どうして、思ったほどみすぼらしいんじゃないかって?
私は心の中で笑い声を飲み込んだ。
「あら、ティーカップを花瓶に使ったのですか?」
皇帝がそうであろうとなかろうと、皇后様は好奇心いっぱいの目つきで花飾りを眺めていた。
ティーテーブルは花がいっぱい刺さっているティーカップで飾られている。
「新鮮な考えですね。花がとても豊かに見えます」
「皇后が侍女をよく教えてくれたおかげです」
「え?」
皇太后陛下の笑い声に、皇后様は目を丸くした。
「このティーテーブルはシャルリーズが担当して飾りました」
「あ、本当ですか?」
皇后様の瞳の上に暖かい笑顔が広がる。
私は両肩に力を入れた。
花瓶も足りないし、花も足りない・・・
それなら、できるだけ花を少なく使いながら、花瓶の代わりになるものを探せばいいんじゃないか?
それで私が考え出した方法は、ティーカップを花瓶の代わりに使うことだった。
どうせティータイムだからそんなにぎこちなくもないし、ティーカップのように小さな花瓶の長所は・・・。
(少量の花だけでもティーテーブルを豊かに飾ることができることよ)
その他には透明なワイングラスを利用し、花を2種浮かせておく。
ティーカップだけでは少し退屈しそうだから。
日光を反射してキラキラ輝くワイングラスを見ていると・・・。
(私、もしかしたらインテリアの才能があるのでは?)
一人で満足していた私は、ふと自分の横顔をちくちく刺す熱烈な視線を感じた。
え?一体誰?
首を傾げると同時に、意外という目つきで私を眺めている公爵と目が合った。
(いや、なんであんなにじっと見つめてくるの?)
私と目が合うやいなや、公爵は訳もなく首を回してしまう。
いずれにせよ貴賓たちはそれぞれ席に着席した。
その後、それなりに和やかなティータイムと呼べる時間が続く。
最初はね。
「それにしても、お母さん」
「どうぞ」
「最近、引きこもりを破ってアンテス辺境伯に会ったと聞きました」
皇帝が棘のある声で口を開いた。
「お母さんが、そんなに外部活動に関心があるとは思いませんでした」
瞬間、雰囲気が冷たく凍りついた。
席に座った貴族たちがそれぞれ顔色を伺っている。
皇帝は足を組んで話を続けた。
「息子になった者の心では、無理をしないでほしいと思っていたのですが」
「いいえ、皇帝も国政遂行に苦労しているのではないですか」
しかし、皇太后陛下は快く首を横に振るだけ。
「私があの晩餐会に出席しなかったら、皇帝陛下の名誉に傷が残っていたかもしれないじゃないですか」
「・・・私のために出席された、ということですか?」
「もちろんです。
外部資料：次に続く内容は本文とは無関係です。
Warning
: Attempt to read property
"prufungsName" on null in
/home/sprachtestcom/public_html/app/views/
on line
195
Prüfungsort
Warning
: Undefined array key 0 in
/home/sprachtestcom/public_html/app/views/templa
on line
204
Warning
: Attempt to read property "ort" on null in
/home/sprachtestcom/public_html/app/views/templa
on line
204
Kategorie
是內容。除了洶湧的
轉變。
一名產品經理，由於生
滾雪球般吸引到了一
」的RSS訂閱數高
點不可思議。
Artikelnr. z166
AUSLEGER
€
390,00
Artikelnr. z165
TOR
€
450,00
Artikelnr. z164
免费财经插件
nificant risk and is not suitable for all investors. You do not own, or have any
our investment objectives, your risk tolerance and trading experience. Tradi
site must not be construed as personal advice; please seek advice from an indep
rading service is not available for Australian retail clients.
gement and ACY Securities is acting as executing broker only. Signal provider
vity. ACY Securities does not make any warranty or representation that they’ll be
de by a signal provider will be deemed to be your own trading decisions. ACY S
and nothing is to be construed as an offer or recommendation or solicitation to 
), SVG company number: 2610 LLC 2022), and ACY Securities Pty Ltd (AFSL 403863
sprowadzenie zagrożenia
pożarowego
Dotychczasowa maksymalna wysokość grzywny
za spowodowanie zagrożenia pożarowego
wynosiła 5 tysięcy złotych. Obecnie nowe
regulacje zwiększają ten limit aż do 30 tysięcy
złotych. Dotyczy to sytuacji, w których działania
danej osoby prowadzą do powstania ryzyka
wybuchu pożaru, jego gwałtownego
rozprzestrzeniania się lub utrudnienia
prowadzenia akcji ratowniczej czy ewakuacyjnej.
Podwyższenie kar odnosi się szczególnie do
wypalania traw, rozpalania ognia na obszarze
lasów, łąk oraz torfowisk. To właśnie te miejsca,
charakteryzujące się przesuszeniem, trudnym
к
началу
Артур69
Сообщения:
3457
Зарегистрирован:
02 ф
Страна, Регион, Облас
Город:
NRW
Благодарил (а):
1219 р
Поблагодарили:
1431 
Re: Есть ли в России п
当たり前のことを仰るのですね」
その穏やかな声に、皇帝の眉間がギクシャクする。
「皇居まで訪れた大領主を冷遇した皇帝なんて。この母はそんな噂が流れるような格好は見られません」
皇太后陛下は胸に手を置き、そっと頭を下げた。
「皇帝陛下の代わりに晩餐会に出席できて、大変光栄でした」
私は消化剤を飲んだようにスッキリするのを感じた。
「あら、皇太后陛下。お茶の香りがとてもいいですね」
折りしも皇后様が二人の会話に割り込む。
私は噴き出そうとする笑いを飲み込んだ。
なぜならあの茶葉、皇后様が送ってくださったのだから
皇后様の可愛らしい悪戯に、皇太后陛下は穏やかな笑みを浮かべて頷いた。